Gouverneurs de la rosée de Jacques Roumain

3 février 2024 § 2 Commentaires

Vue du Platon Citron depuis le Morne Campan (©wikimédia)

Écrit en 1944, Gouverneurs de la rosée est considéré comme le chef-d’œuvre de Jacques Roumain. Membre de la haute société haïtienne, son grand père, Tancrède Auguste, a même occupé la Présidence de la République en Haïti de 1912 à 1913.

Jacques Roumain va étudier en Europe, en Belgique, en Suisse, en Allemagne et en France. Il revient à Port-au-Prince à l’âge de 20 ans (1927) où il fonde la revue Indigène, revue de poésie et de littérature. Très engagé contre l’occupation américaine, fondateur en 1934 du Parti communiste haïtien, il est régulièrement poursuivi par la police et la justice. Il est contraint à l’exil en 1937 et se rend en Belgique, puis en France. Revenu en grâce, c’est à Mexico qu’il rédige Gouverneurs de la rosée.

Manuel, qui est parti travailler dans les plantations de canne à sucre de Cuba, reviens après quinze ans d’absence. Il ne reconnaît pas son village de Fonds-Rouge. Le paysage, déboisée, souffre d’aridité et tout n’est que poussière là où Manuel se rappelle un paradis perdu de verdure, d’abondance et de terre fertile. Bien plus, là ou régnait la fraternité et le coumbité, le travail collectif, la communauté est aujourd’hui profondément fracturée à la suite d’un partage foncier raté. Tel quel, les villageois ne peuvent s’en sortir. Manuel, fort de son expérience syndicale cubaine, décide de rassembler la communauté autour d’un projet commun, amener l’eau d’une source au village et ainsi permettre à tous de redevenir des gouverneurs de la rosée, des paysans fiers vivant de leur travail de la terre, de l’entraide et de la fraternité.

« – Ce que nous sommes ? Si c’est une question, je vais te répondre : eh bien, nous sommes ce pays et il n’est rien sans nous, rien du tout. Qui est-ce qui plante, qui est-ce qui arrose, qui est-ce qui récolte ? Le café, le coton, le riz, la canne, le cacao, le maïs, les bananes, les vivres et tous les fruits, si ce n’est pas nous, qui les fera pousser ? Et avec ça nous sommes pauvres, c’est vrai, nous sommes malheureux, c’est vrai, nous sommes misérables, c’est vrai. Mais sais-tu pourquoi, frère ? À cause de notre ignorance : nous ne savons pas encore que nous sommes une force, une seule force : tous les habitants, tous les nègres des plaines et des mornes réunis. Un jour, quand nous aurons compris cette vérité, nous nous lèverons d’un point à l’autre du pays et nous ferons l’assemblée générale des gouverneurs de la rosée, le grand coumbite des travailleurs de la terre pour défricher la misère et planter la vie nouvelle. » (p. 70)

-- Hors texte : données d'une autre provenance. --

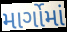
માર્ગોમાં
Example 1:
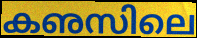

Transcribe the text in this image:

കഌസിലെ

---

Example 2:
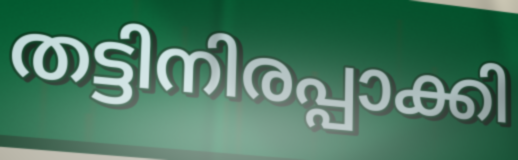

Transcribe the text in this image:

തട്ടിനിരപ്പാക്കി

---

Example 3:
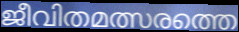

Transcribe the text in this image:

ജീവിതമത്സരത്തെ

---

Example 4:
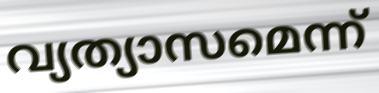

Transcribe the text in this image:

വ്യത്യാസമെന്ന്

Écrit dans une langue savoureuse, faite toute entière de poésie et de créole, Gouverneurs de la rosée se lit d’une traite. Profondément inséré dans le paysage, l’homme observe la nature, les cycles du jour et de la nuit et, surtout en ces tropiques, le couchant comme l’aube, avec ses couleurs, ses ombres. Tout n’est que bruissement et appétit de vivre, vous sentirez la poussière coller à votre palais, le désir de l’ombre vous ramener sous le calebassier. Ainsi, dans cette nature où rien ne semble changer, chaque jour étant la répétition de la veille, la dramaturgie de l’histoire s’installe et, telle une horloge, suit implacablement son cours. Qui va-t-elle broyer ? Comment les acteurs font-ils pour résister au fatum ?

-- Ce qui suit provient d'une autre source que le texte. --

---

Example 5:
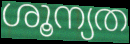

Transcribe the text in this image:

ശൂന്യത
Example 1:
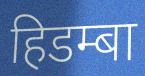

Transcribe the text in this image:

हिडम्बा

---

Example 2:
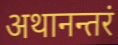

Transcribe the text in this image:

अथानन्तरं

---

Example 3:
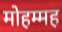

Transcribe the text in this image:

मोहम्मह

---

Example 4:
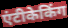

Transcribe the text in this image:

एंटीकेकिंग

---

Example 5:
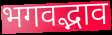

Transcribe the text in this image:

भगवद्भाव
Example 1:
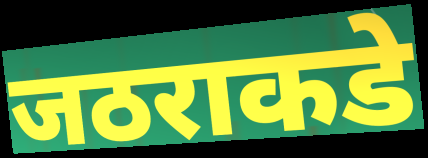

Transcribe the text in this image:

जठराकडे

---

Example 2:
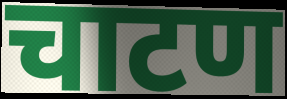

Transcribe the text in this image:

चाटण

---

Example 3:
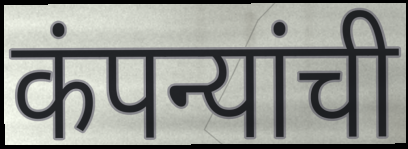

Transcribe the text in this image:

कंपन्यांची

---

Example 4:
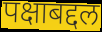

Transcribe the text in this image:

पक्षाबद्दल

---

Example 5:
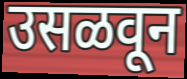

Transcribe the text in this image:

उसळवून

« La mort fait son tri comme un aveugle choisit des mangos au marché : elle tâtonne jusqu’à trouver les bons et elle laisse les mauvais. C’est la vérité et c’est pas juste. » (173)

Lorsque vous fermez ce petit ouvrage, un regret vous étreint soudain : pourquoi n’avez-vous pas connu plutôt son existence ? Comment avez-vous pu passer à côté du destin de Manuel, de la belle Annaïse ? Et de tous les villageois aux noms chantants, Louisimé Jean-Pierre, Laurélien Laurore, Dieuville Riché, Saint-Julien Louis…

J’attends avec une grande confiance vos retours.